> **Exercise directions**:
A faithful, word-for-word copy of the records is required, and it must contain no pictures.
-*-
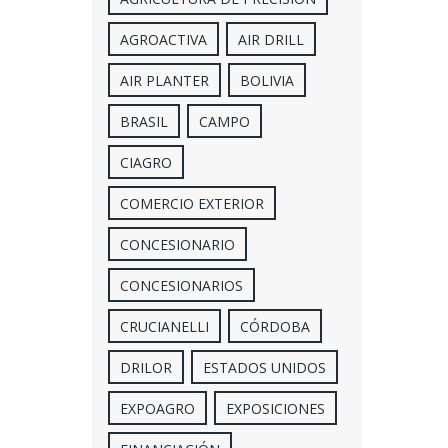
AGROACTIVA
AIR DRILL
AIR PLANTER
BOLIVIA
BRASIL
CAMPO
CIAGRO
COMERCIO EXTERIOR
CONCESIONARIO
CONCESIONARIOS
CRUCIANELLI
CÓRDOBA
DRILOR
ESTADOS UNIDOS
EXPOAGRO
EXPOSICIONES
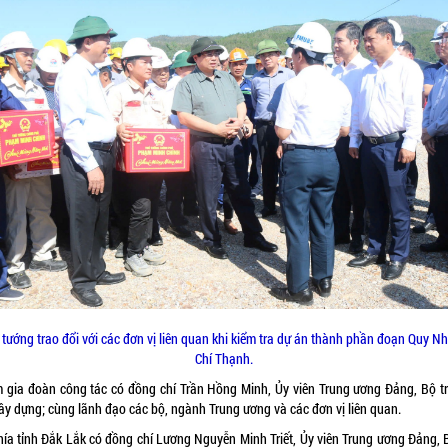
 tướng trao đổi với các đơn vị liên quan khi kiểm tra dự án thành phần đoạn Quy Nh
Chí Thạnh.
 gia đoàn công tác có đồng chí Trần Hồng Minh, Ủy viên Trung ương Đảng, Bộ t
ây dựng; cùng lãnh đạo các bộ, ngành Trung ương và các đơn vị liên quan.
hía tỉnh Đắk Lắk có đồng chí Lương Nguyễn Minh Triết, Ủy viên Trung ương Đảng, B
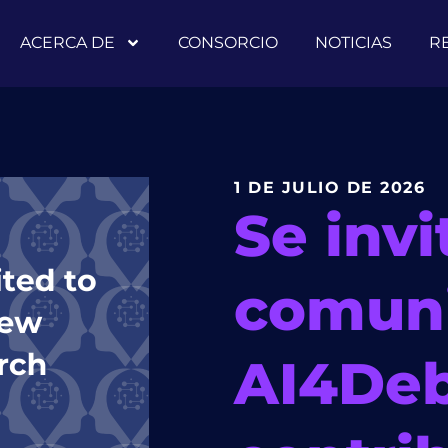
ACERCA DE
CONSORCIO
NOTICIAS
R
1 DE JULIO DE 2026
Se invi
comun
AI4De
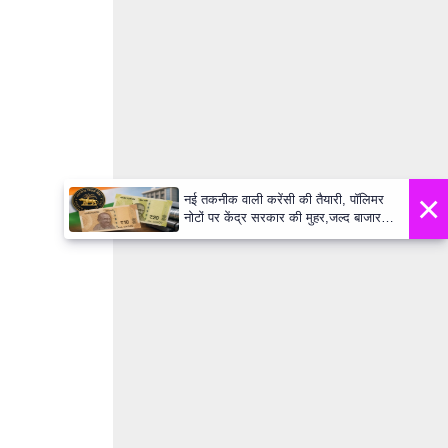
×
नई तकनीक वाली करेंसी की तैयारी, पॉलिमर
नोटों पर केंद्र सरकार की मुहर,जल्द बाजार में
दिखेंगे प्लास्टिक के ₹10 और ₹20 के नोट -
Daily Lok Manch PM Modi U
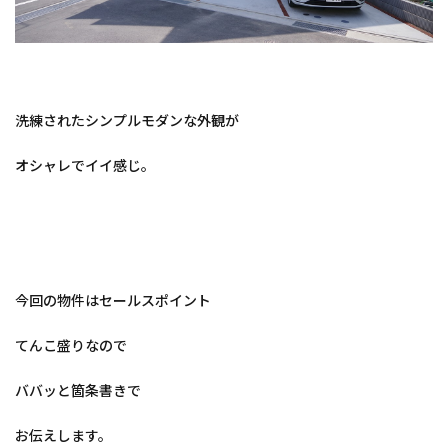
洗練されたシンプルモダンな外観が
オシャレでイイ感じ。
今回の物件はセールスポイント
てんこ盛りなので
ババッと箇条書きで
お伝えします。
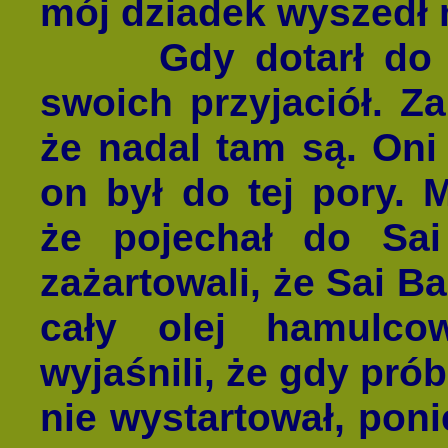
mój dziadek wyszedł 
Gdy dotarł do Ba
swoich przyjaciół. Za
że nadal tam są. Oni 
on był do tej pory. 
że pojechał do Sai
zażartowali, że Sai 
cały olej hamulco
wyjaśnili, że gdy pró
nie wystartował, poni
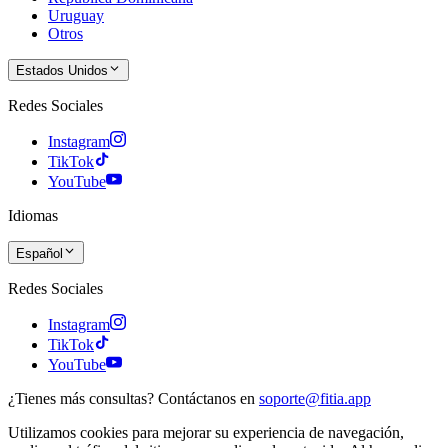
Uruguay
Otros
Estados Unidos
Redes Sociales
Instagram
TikTok
YouTube
Idiomas
Español
Redes Sociales
Instagram
TikTok
YouTube
¿Tienes más consultas? Contáctanos en
soporte@fitia.app
Utilizamos cookies para mejorar su experiencia de navegación,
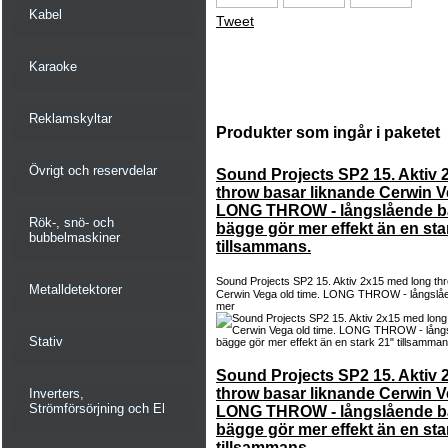
Kabel
Tweet
Karaoke
Reklamskyltar
Produkter som ingår i paketet
Övrigt och reservdelar
Sound Projects SP2 15. Aktiv 
throw basar liknande Cerwin V
LONG THROW - långslående b
Rök-, snö- och
bägge gör mer effekt än en sta
bubbelmaskiner
tillsammans.
Sound Projects SP2 15. Aktiv 2x15 med long th
Metalldetektorer
Cerwin Vega old time. LONG THROW - långslåe
mer
Stativ
Sound Projects SP2 15. Aktiv 
throw basar liknande Cerwin V
Inverters,
Strömförsörjning och El
LONG THROW - långslående b
bägge gör mer effekt än en sta
tillsammans.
-*-
> **Result of this task**:
AGROACTIVA
AIR DRILL
AIR PLANTER
BOLIVIA
BRASIL
CAMPO
CIAGRO
COMERCIO EXTERIOR
CONCESIONARIO
CONCESIONARIOS
CRUCIANELLI
CÓRDOBA
DRILOR
ESTADOS UNIDOS
EXPOAGRO
EXPOSICIONES
 tướng trao đổi với các đơn vị liên quan khi kiểm tra dự án thành phần đoạn Quy Nh
Chí Thạnh.
 gia đoàn công tác có đồng chí Trần Hồng Minh, Ủy viên Trung ương Đảng, Bộ t
ây dựng; cùng lãnh đạo các bộ, ngành Trung ương và các đơn vị liên quan.
hía tỉnh Đắk Lắk có đồng chí Lương Nguyễn Minh Triết, Ủy viên Trung ương Đảng, B
ACERCA DE
CONSORCIO
NOTICIAS
R
1 DE JULIO DE 2026
Se invi
comun
AI4De
×
नई तकनीक वाली करेंसी की तैयारी, पॉलिमर
नोटों पर केंद्र सरकार की मुहर,जल्द बाजार में
दिखेंगे प्लास्टिक के ₹10 और ₹20 के नोट -
Daily Lok Manch PM Modi U
洗練されたシンプルモダンな外観が
オシャレでイイ感じ。
今回の物件はセールスポイント
てんこ盛りなので
ババッと箇条書きで
お伝えします。
mój dziadek wyszedł 
Gdy dotarł do Ba
swoich przyjaciół. Za
że nadal tam są. Oni 
on był do tej pory. 
że pojechał do Sai
zażartowali, że Sai 
cały olej hamulco
wyjaśnili, że gdy pró
nie wystartował, poni
Uruguay
Otros
Estados Unidos
Redes Sociales
Instagram
TikTok
YouTube
Idiomas
Español
Redes Sociales
Instagram
TikTok
YouTube
¿Tienes más consultas? Contáctanos en
soporte@fitia.app
Utilizamos cookies para mejorar su experiencia de navegación,
Kabel
Tweet
Karaoke
Reklamskyltar
Produkter som ingår i paketet
Övrigt och reservdelar
Sound Projects SP2 15. Aktiv 
throw basar liknande Cerwin V
LONG THROW - långslående b
Rök-, snö- och
bägge gör mer effekt än en sta
bubbelmaskiner
tillsammans.
Sound Projects SP2 15. Aktiv 2x15 med long th
Metalldetektorer
Cerwin Vega old time. LONG THROW - långslåe
mer
Stativ
Sound Projects SP2 15. Aktiv 
throw basar liknande Cerwin V
Inverters,
Strömförsörjning och El
LONG THROW - långslående b
bägge gör mer effekt än en sta
tillsammans.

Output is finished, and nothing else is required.